The difficulty of implementing Newton’s method is addressed in this article. In particular, the computation of $F^{\prime }{(x_n)}^{-1}$ required at each step of Newton’s method is avoided with the introduction of method (4) (or method (5)), where the inversion only once of a fixed linear operator is required to implement it. The inverse of the linear operator is exchanged with a finite sum of linear operators depending on $F^{\prime }.$ Both the semi-local and the local convergence analysis of these methods are asymptotically comparable to Newton’s. This is guaranteed by Theorem 2, and Remark 1 for the semi-local and Theorem 3, and Remark 2, for the local analysis, respectively. Moreover, the numerical examples are used to demonstrate that method (4) or method (5) are reliable replacements of Newton’s method for all practical purposes.

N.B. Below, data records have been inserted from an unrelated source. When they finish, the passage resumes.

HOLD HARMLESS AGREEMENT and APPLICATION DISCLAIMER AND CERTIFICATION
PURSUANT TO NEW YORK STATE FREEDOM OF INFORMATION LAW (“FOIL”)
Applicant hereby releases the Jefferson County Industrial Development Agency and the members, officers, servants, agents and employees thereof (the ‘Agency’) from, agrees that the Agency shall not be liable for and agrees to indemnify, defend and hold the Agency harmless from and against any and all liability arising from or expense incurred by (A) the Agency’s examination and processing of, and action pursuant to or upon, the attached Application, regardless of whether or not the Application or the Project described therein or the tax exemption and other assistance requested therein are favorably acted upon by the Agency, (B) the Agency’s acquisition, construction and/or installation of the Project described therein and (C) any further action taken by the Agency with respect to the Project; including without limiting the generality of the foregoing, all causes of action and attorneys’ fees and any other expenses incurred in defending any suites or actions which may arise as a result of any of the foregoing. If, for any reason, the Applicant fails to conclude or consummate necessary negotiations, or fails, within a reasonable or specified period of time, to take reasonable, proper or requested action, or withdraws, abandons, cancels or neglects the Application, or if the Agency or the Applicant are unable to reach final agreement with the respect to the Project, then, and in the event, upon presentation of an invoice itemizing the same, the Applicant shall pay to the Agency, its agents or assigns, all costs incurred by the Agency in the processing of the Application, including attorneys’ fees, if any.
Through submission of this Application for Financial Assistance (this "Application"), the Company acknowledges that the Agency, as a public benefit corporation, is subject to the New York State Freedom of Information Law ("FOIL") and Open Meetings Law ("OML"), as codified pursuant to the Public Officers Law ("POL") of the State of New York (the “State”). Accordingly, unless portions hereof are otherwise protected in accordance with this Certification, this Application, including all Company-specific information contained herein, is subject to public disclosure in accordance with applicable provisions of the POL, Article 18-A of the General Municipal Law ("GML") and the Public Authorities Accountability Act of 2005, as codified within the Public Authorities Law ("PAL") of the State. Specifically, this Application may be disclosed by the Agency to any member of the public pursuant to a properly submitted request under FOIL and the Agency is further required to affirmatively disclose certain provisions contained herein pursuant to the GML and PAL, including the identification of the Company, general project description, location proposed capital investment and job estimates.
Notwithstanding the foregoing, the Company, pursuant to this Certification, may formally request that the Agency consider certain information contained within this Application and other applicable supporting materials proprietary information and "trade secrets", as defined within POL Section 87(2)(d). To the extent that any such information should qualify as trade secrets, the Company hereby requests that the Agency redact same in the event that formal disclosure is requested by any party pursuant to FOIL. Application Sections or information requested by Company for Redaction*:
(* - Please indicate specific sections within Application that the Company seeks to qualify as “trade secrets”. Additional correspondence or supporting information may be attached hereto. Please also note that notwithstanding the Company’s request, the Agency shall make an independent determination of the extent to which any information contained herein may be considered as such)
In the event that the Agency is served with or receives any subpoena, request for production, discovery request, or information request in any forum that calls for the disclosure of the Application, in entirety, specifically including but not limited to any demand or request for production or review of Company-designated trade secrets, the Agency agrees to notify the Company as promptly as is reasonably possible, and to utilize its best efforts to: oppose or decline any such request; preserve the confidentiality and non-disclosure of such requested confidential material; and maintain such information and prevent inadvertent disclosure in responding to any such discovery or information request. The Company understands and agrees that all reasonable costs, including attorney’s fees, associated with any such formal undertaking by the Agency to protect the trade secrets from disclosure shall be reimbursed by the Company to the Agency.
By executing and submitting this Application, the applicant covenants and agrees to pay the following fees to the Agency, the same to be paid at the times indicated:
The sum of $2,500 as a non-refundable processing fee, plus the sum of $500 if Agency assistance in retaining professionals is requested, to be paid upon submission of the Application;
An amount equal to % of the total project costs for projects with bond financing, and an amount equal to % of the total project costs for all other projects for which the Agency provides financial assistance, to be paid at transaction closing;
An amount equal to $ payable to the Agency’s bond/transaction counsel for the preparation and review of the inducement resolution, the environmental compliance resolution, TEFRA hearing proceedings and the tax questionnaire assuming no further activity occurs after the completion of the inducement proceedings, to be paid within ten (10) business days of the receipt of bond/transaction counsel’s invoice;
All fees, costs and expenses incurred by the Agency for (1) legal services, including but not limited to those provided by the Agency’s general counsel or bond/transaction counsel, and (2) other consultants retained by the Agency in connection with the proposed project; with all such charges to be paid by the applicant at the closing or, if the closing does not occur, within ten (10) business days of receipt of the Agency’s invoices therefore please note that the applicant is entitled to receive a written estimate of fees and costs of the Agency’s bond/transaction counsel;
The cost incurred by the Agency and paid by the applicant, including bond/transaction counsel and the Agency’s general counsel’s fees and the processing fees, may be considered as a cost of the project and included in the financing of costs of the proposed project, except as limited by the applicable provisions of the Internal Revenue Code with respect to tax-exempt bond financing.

In our future research, we shall consider further extensions of the form

$$x_{n+1}=x_n-Q(x_n)F(x_n).$$

Here, Q is a conscious approximation to the inverse of a linear operator (like B), which may be a divided difference or some other operator, and it is also given by $Q(x)=I+L(x)+L^2(x)+\dots +L^k(x),$ where L is a linear operator [6,9,12,13,14,20,21,24,25,27,28,30,31,32].